# Brushing in the opposite direction



## rosemaryninja (Sep 28, 2007)

Disclaimer: I am a complete grooming noob, so excuse my ignorance.

I go over my girls with a rubber curry brush about once a week, just to get the loose fur out. Usually, I just brush them over in the same direction. Recently though, I brushed once in the opposite direction and was amazed at how much more loose fur came out when I did that. 

However, I've also read somewhere that brushing in the opposite direction to the fur can cause the dog discomfort. Is this true? Should I keep brushing in the same direction, or should I also go over them once in the opposite direction to get out as much loose fur as I can? My dogs will tolerate it.

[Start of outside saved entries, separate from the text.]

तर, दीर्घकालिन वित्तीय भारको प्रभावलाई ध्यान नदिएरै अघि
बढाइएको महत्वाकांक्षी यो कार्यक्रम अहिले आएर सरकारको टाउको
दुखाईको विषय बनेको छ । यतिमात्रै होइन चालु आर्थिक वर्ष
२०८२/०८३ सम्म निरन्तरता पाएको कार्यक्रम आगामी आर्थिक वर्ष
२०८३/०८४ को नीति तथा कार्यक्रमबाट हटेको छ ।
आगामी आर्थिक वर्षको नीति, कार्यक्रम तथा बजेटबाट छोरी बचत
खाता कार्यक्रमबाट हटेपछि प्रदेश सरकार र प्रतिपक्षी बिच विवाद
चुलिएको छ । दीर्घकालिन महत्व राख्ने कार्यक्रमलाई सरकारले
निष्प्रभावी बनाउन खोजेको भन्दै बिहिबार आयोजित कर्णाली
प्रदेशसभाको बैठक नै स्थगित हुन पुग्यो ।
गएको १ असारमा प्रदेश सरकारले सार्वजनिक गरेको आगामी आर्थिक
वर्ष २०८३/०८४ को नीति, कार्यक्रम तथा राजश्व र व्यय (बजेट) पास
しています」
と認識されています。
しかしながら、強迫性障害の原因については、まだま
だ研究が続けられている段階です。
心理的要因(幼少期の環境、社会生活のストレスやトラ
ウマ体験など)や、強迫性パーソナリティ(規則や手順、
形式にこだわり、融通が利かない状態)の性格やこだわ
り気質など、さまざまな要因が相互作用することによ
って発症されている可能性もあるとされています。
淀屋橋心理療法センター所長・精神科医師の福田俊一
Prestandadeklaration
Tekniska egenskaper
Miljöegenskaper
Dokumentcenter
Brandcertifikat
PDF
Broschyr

I know this is probably a really basic question, but like I said, I know absolutely nothing about the art of grooming...


----------



## txcollies (Oct 23, 2007)

My rough collie is brushed in the opposite direction. So far I've never heard any complaints.


----------



## myminpins (Dec 20, 2008)

I always brushed our sheltie in the opposite direction. Never had a problem.


----------



## deege39 (Dec 29, 2008)

After I bathe Donatello, I've blow dried his fur a few times, brushing with and against his fur; He's not once, whimpered, yelped, snapped, or even acted in the least that it bothered him. When I pet on him and stroke him before bed, I stroke with and against the fur then and he winds up closing his eyes to sleep. lol!


----------



## Graco22 (Jul 16, 2007)

You can certainly brush in the opposite direction, sideways, circular, etc with a rubber curry on a short coated dog like yours, and that is the best way to get the most coat out during your brushing sessions. You can brush against the grain on any dog, it does not cause any pain, or discomfort. Just make your last passes with the brush in the direction the coat lays, to keep it smooth and unruffled.


----------



## rosemaryninja (Sep 28, 2007)

Thanks everyone! Time to go make my dogs bald now...


----------



## Graco22 (Jul 16, 2007)

rosemaryninja said:


> Thanks everyone! Time to go make my dogs bald now...


LMAO! You cracked me up!


----------